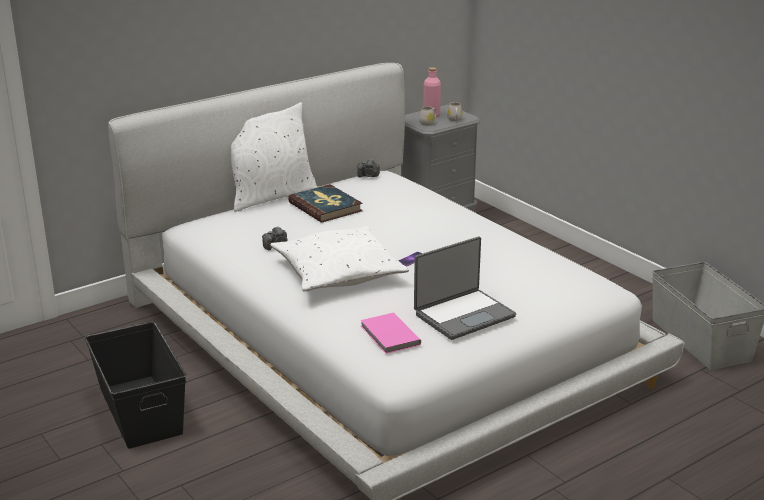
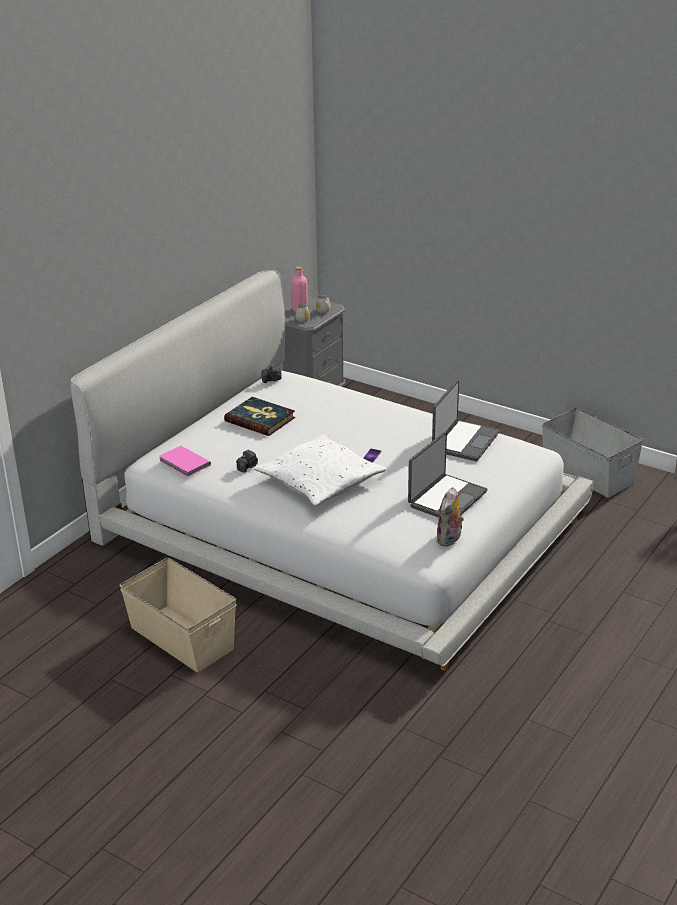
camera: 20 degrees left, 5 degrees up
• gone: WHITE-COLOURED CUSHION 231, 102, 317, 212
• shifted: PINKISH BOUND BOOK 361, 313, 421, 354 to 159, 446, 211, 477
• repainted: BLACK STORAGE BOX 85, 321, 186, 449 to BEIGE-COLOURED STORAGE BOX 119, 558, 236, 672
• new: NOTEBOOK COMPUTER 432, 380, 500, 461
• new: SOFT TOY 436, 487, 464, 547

## TASK
Each entry should come back exactly as written, with its pictures omitted.

## RESPONSE BOX
camera: 20 degrees left, 5 degrees up
• gone: WHITE-COLOURED CUSHION 231, 102, 317, 212
• shifted: PINKISH BOUND BOOK 361, 313, 421, 354 to 159, 446, 211, 477
• repainted: BLACK STORAGE BOX 85, 321, 186, 449 to BEIGE-COLOURED STORAGE BOX 119, 558, 236, 672
• new: NOTEBOOK COMPUTER 432, 380, 500, 461
• new: SOFT TOY 436, 487, 464, 547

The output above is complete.